339. Em consonância com o Cogito cartesiano, portanto, o homem se distingue
pelo seu pensamento; sem este, seria apenas uma pedra ou um animal.
347. Pascal depara-se, então, com a ordem da natureza, onde percebe os dois
abismos do infinitamente grande e do infinitamente pequeno. O universo se oferece
como algo despojado de suas qualidades sensíveis e reduzido a um modelo matemático
de figuras, movimentos e forças. Diante da imensidão do universo, o homem é como um
caniço, frágil, algo que é facilmente esmagado e destruído, porém é um caniço pensante,
pois o universo é um silêncio da consciência humana; o universo, mesmo esmagando o
homem, ainda lhe é inferior, pois o ser humano tem consciência de sua própria morte.
Então, confirma-se a hipótese racionalista de Pascal.
Porém, se o Cogito cartesiano volta-se para a dominação do mundo e da
natureza, o de Pascal orienta-se para as regras do bom pensar, refletindo uma dimensão
moral. O método pascaliano, dessa forma, não objetiva a verdade científica, mas a
condição humana.
348. Se o universo fornece um modelo matemático de figuras, movimentos e
forças, não é nele mesmo que o homem deve encontrar a sua dignidade. Aqui demarca-
se a tensão e oposição entre o estudo da matemática e da ciência física e o estudo do
homem: ele encontra a sua dignidade pela ordenação do pensamento. O homem é um
caniço pensante.
365. Portanto, a dignidade do homem está no pensamento, que revela tanto a
grandeza humana quanto sua miséria. Aqui introduz-se o realismo trágico pascaliano.
397. A grandeza do homem reflete-se, portanto, na própria consciência de sua
miséria, pois os animais ou qualquer outra coisa do universo não pode fazê-lo; ele pode,
a sua autoconsciência o dignifica diante dos demais seres naturais. E a consciência de
sua miséria determina o seu valor.
398. E aqui se descreve o realismo trágico pascaliano: a grandeza e a miséria
humana, como um rei destronado de seu trono.
Tal é a maneira magnânima como o cristianismo ensina ao cristão a pensar sobre
todas as coisas deste mundo a morte incluída. É quase como se lhe fosse necessário
orgulhar-se de estar altivamente para além daquilo que correntemente é considerado
infelicidade, daquilo que vulgarmente se diz ser o pior dos males... Mas em
compensação o cristianismo descobriu uma miséria cuja existência o homem, como
homem, ignora; e essa miséria é a doença mortal.
[...]
O cristão é o único que conhece a doença mortal. Dá-lhe o cristianismo uma
coragem ignorada pelo homem natural — coragem recebida com o receio dum maior
grau de horrível. [...] Mas a lição horrível do cristão está em ter aprendido a conhecer a
doença mortal.
Søren Kierkegaard, O Desespero Humano (Doença até a morte)

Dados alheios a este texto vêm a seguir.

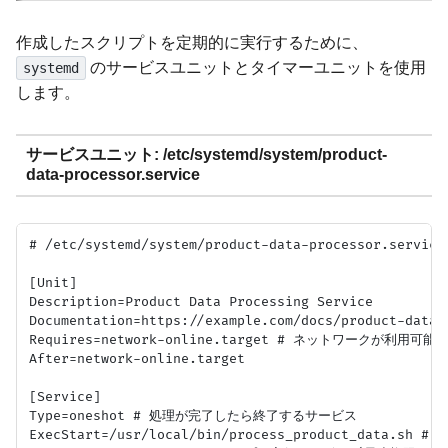
作成したスクリプトを定期的に実行するために、
のサービスユニットとタイマーユニットを使用
systemd
します。
サービスユニット: /etc/systemd/system/product-
data-processor.service
# /etc/systemd/system/product-data-processor.service

[Unit]

Description=Product Data Processing Service

Documentation=https://example.com/docs/product-data-p
Requires=network-online.target # ネットワークが利用可
After=network-online.target

[Service]

Type=oneshot # 処理が完了したら終了するサービス

ExecStart=/usr/local/bin/process_product_data.sh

A grandeza do homem é grande na medida em que ele se conhece miserável.


Uma árvore não sabe que é miserável. É, pois, ser miserável conhecer- se miserável;
mas é ser grande saber que se é miserável.
Todas essas misérias provam sua grandeza. São misérias de grande senhor,
misérias de rei destronado.
Não se é miserável sem sentimento. Uma casa em ruínas não o é. Só o homem é
miserável.
Pascal, Pensamentos

[...] Vós o incitais a que se deleite nos vossos louvores, porque nos criastes para
Vós e o nosso coração vive inquieto, enquanto não repousa em Vós.

[...] Era desgraçado, e desgraçada é toda alma presa pelo amor às coisas mortais.
Despedaça-se quando as perde, e então sente a miséria que a torna miserável, ainda
antes de as perder. [...]
Agostinho de Hipona, Confissões

399. Apenas o homem é miserável, pois pode sentir a própria miséria.

416. Há uma importância, portanto, em reconhecer a grandeza e a miséria


humanas, sem desconsiderar um ou outro, pois ao se considerar a grandeza dele como a
dimensão do pensamento e da reflexão, a reflexão leva ao reconhecimento da miséria; e
reconhecer a miséria leva ao reconhecimento de uma autoconsciência, a grandeza
humana. Saber que é miserável é a grandeza humana.
418. Racionalismo pascaliano e realismo trágico.